Existem diversas iniciativas da sociedade civil organizada para tentar contribuir com este verdadeiro genocídio. Há também empresas parceiras e pessoas solidárias com a situação que fazem pontes com as empresas, ajudam na elaboração de currículos, encaminham para entrevistas. Na esfera pública, de forma dispersa e muitas vezes descontinuada por se tratarem de políticas de Governo e não de Estado, também ocorrem ações que visam garantir emprego e renda para esta parcela sofrida da população. 

Da parte do Poder Púbico, considerando a multiplicidade de fatores que relegam as pessoas travestis e transexuais ao desemprego, vulnerabilidade social, preconceito, violência e assassinato, não serão apenas as medidas pontuais e dispersas que poderão dar um encaminhamento efetivo para a mazela, ou corre-se o risco, na maior boa vontade, de validar a afirmação do jornalista norte-americano H. L. Mencken: “Para todo problema complexo existe sempre uma solução simples, elegante e totalmente equivocada” – ou insuficiente, paliativa. 

Para se enfrentar o problema em seu cerne e de forma assertiva é fundamental olhar a questão para além do não acesso ao emprego, que é um agravante importante na situação de vulnerabilidade e risco de morte. 

Se a maioria dos casos de expulsão dessas pessoas da casa de suas famílias acontece em idade escolar, subentende-se que isso compromete sua formação escolar e profissional, cabendo políticas públicas próprias na área de educação.  A acolhida destas adolescentes, retiradas do convívio familiar, fica a cargo de entidades religiosas subsidiadas pelas áreas de assistência social do Estado? Existem políticas públicas específicas no Sistema Único de Assistência Social – SUAS? 

Se o fundamentalismo religioso é, via de regra, fator significativo da motivação do expulsamento de seus lares pelos pais, de reafirmação do preconceito e  de não-aceitação própria, cabem políticas públicas próprias de assistência social que as protejam. 

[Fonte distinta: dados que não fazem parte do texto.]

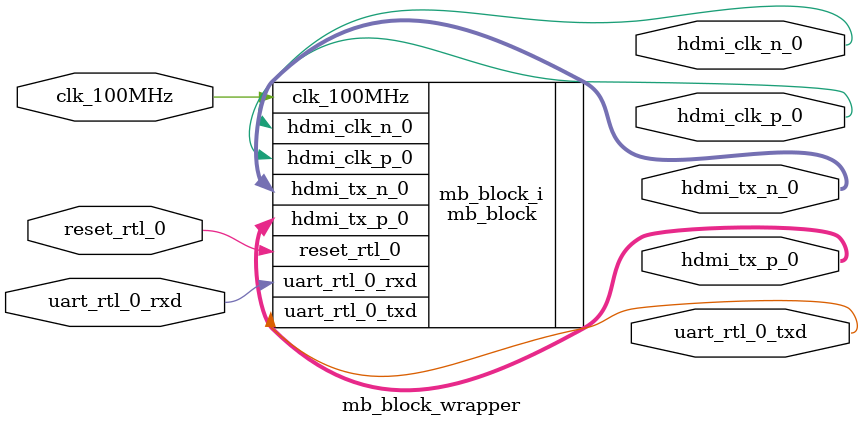
<source format=v>
`timescale 1 ps / 1 ps

module mb_block_wrapper
   (clk_100MHz,
    hdmi_clk_n_0,
    hdmi_clk_p_0,
    hdmi_tx_n_0,
    hdmi_tx_p_0,
    reset_rtl_0,
    uart_rtl_0_rxd,
    uart_rtl_0_txd);
  input clk_100MHz;
  output hdmi_clk_n_0;
  output hdmi_clk_p_0;
  output [2:0]hdmi_tx_n_0;
  output [2:0]hdmi_tx_p_0;
  input reset_rtl_0;
  input uart_rtl_0_rxd;
  output uart_rtl_0_txd;

  wire clk_100MHz;
  wire hdmi_clk_n_0;
  wire hdmi_clk_p_0;
  wire [2:0]hdmi_tx_n_0;
  wire [2:0]hdmi_tx_p_0;
  wire reset_rtl_0;
  wire uart_rtl_0_rxd;
  wire uart_rtl_0_txd;

  mb_block mb_block_i
       (.clk_100MHz(clk_100MHz),
        .hdmi_clk_n_0(hdmi_clk_n_0),
        .hdmi_clk_p_0(hdmi_clk_p_0),
        .hdmi_tx_n_0(hdmi_tx_n_0),
        .hdmi_tx_p_0(hdmi_tx_p_0),
        .reset_rtl_0(reset_rtl_0),
        .uart_rtl_0_rxd(uart_rtl_0_rxd),
        .uart_rtl_0_txd(uart_rtl_0_txd));
endmodule

</source>
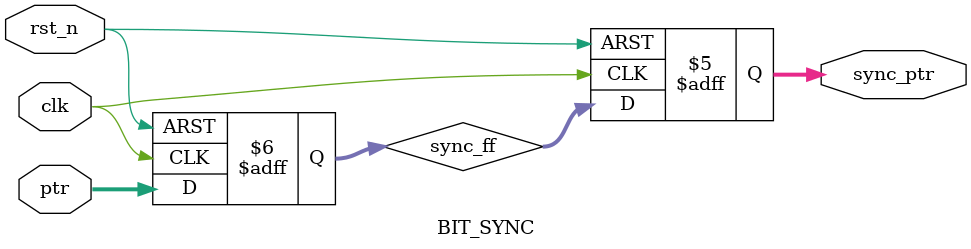
<source format=sv>
module BIT_SYNC # (
  parameter ADDR_SIZE  = 3,
  parameter PTR_SIZE   = 4,
  parameter NUM_STAGES = 2)
( input         [PTR_SIZE-1:0]  ptr,
  input                         clk,
  input                         rst_n,
  output  reg   [PTR_SIZE-1:0]  sync_ptr );
          
  //reg [PTR_SIZE-1:0] sync_ff1;

    // Synchronizer logic
   /* always @(posedge clk or posedge rst_n) begin
        if (rst_n) begin
            // Reset the flip-flops
            sync_ff1 <= 'b0;
            sync_ptr <= 'b0;
        end else begin
            // Synchronize the signal
            sync_ff1 <= ptr;
            sync_ptr <= sync_ff1;
        end
    end*/
    
  reg [PTR_SIZE-1:0] sync_ff;
  
  always@(posedge clk or negedge rst_n)
  begin
    if(!rst_n)
      sync_ff<=0;
    else
      begin
        sync_ff<=ptr;
      end
    end
    always@(posedge clk or negedge rst_n)
    begin
    if(!rst_n)
      sync_ptr<=0;
    else
      begin
        sync_ptr<=sync_ff;
      end
    end
  endmodule
        


</source>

Para as pessoas travestis e transexuais em situação de rua e drogadição, mais distantes ainda de uma oportunidade de emprego, a afirmativa anterior serve igualmente: não adianta mandar essas pessoas para chácaras de recuperação tocadas por igrejas, igualmente subsidiadas, para capinarem, rezarem e ouvirem dia após dia que serem como são é pecado. Cabe, também, implementar ações estatais próprias e específicas.

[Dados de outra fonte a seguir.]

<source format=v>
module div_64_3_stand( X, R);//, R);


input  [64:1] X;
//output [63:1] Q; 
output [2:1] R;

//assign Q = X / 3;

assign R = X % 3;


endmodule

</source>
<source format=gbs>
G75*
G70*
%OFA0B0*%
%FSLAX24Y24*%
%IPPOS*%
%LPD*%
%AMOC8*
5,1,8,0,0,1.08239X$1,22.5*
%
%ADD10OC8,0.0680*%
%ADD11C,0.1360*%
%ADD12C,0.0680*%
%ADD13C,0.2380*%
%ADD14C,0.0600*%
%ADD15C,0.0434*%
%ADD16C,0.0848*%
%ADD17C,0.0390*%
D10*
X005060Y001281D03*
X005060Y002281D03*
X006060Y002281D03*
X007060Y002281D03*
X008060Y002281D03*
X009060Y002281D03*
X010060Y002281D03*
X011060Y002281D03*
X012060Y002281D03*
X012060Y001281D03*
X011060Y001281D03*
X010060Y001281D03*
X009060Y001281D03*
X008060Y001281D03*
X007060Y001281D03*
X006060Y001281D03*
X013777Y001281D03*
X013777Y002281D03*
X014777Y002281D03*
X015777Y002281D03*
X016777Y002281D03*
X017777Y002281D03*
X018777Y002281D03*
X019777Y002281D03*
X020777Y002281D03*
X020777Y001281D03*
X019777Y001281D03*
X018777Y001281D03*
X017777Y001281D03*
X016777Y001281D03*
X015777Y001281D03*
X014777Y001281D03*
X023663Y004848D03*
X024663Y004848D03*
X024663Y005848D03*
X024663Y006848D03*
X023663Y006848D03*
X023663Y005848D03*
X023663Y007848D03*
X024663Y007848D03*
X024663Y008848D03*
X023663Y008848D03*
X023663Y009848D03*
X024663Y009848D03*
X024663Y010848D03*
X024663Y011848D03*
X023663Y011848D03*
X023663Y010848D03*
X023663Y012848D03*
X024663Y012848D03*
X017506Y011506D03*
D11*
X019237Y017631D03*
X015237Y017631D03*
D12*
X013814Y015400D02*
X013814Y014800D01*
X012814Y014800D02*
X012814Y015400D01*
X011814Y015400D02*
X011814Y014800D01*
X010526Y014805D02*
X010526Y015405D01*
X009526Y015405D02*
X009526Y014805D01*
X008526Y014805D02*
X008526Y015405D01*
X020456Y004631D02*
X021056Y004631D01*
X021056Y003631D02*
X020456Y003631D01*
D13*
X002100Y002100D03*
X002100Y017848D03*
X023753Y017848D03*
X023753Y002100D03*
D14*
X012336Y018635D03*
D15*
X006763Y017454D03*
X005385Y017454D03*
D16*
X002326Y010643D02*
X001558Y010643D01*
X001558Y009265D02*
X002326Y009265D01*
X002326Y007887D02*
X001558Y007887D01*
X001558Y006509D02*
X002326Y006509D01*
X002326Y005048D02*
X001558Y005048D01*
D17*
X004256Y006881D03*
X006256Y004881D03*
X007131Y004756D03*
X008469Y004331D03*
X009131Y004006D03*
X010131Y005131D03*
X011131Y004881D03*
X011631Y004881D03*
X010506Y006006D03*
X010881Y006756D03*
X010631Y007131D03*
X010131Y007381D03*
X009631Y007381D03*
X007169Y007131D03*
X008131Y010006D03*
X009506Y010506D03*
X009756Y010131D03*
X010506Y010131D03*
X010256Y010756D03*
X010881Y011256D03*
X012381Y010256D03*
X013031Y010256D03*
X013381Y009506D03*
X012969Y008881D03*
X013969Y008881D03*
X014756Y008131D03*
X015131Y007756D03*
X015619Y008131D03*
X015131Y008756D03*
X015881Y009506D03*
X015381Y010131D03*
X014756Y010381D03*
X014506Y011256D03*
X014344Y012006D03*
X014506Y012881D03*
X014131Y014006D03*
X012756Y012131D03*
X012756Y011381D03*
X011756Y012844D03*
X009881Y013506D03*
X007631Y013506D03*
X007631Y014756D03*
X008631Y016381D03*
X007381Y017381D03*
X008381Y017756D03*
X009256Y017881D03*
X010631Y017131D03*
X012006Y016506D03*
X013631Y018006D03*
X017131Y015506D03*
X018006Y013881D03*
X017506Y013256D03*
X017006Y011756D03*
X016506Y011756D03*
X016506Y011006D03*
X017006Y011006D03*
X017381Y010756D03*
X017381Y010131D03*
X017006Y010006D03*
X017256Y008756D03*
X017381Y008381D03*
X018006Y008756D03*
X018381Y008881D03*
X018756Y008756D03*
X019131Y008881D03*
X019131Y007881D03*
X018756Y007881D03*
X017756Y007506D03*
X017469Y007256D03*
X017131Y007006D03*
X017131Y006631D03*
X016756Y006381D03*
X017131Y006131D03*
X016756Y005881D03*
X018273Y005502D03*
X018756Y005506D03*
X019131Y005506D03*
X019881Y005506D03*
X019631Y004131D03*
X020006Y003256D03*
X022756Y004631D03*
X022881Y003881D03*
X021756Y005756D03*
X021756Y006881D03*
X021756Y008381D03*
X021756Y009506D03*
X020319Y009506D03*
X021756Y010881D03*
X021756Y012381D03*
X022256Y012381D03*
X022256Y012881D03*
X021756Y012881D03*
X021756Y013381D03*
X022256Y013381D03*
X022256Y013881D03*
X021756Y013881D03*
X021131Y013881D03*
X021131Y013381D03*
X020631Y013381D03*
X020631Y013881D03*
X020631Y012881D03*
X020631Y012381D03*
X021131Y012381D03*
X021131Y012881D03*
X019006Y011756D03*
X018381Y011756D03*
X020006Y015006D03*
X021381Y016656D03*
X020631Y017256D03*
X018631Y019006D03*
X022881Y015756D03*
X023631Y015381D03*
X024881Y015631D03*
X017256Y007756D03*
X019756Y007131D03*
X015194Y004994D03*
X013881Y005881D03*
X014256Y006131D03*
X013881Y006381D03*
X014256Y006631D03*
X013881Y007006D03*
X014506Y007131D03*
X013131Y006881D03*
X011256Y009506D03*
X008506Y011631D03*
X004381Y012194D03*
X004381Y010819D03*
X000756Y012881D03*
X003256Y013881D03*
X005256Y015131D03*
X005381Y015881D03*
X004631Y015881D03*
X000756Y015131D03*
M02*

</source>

E quem, vítima da aridez de políticas públicas próprias, teve como único caminho para sobreviver a prostituição, como andam as políticas de saúde e segurança? Não basta entregar camisinha na esquina ou colocar a PM para fazer ronda.

Sobre o emprego em si, para além de fomentar um ambiente empresarial que disponibilize vagas para pessoas travestis e transexuais desempregadas, é essencial construir relação com essas pessoas, gerando um ambiente público acolhedor e que proporcione perspectiva, que dê resultado. Há, inclusive, que se implementar uma política de capacitação para o conjunto de servidores dos mais diversos setores que atuarão nas políticas específicas e transversais de atendimento à população trans e travesti, compreendendo que o preconceito é construção social e o fato de passar em concurso não faz com que isso se desfaça internamente, como escamas que caem milagrosamente dos olhos e o sujeito torna a enxergar. 

Ao fim e ao cabo, para que sejam dados passos concretos para atacar as condicionantes que perpetuam a vulnerabilidade das pessoas travestis e transexuais, é preciso que o Estado entre em campo, mas com desejo sincero, compromisso, coragem, articulação e orçamento! Sob nova direção, o Brasil já devolveu a quem mais precisa algo essencial, que é a esperança de um futuro melhor, o sentimento de pertencimento renovado, a confiança para criar expectativas e a liberdade para cobrar ações efetivas, e no ponto em questão, tendo em vista que 86% da população LGBTQIA depositou todos seus sonhos e anseios no projeto vitorioso de País.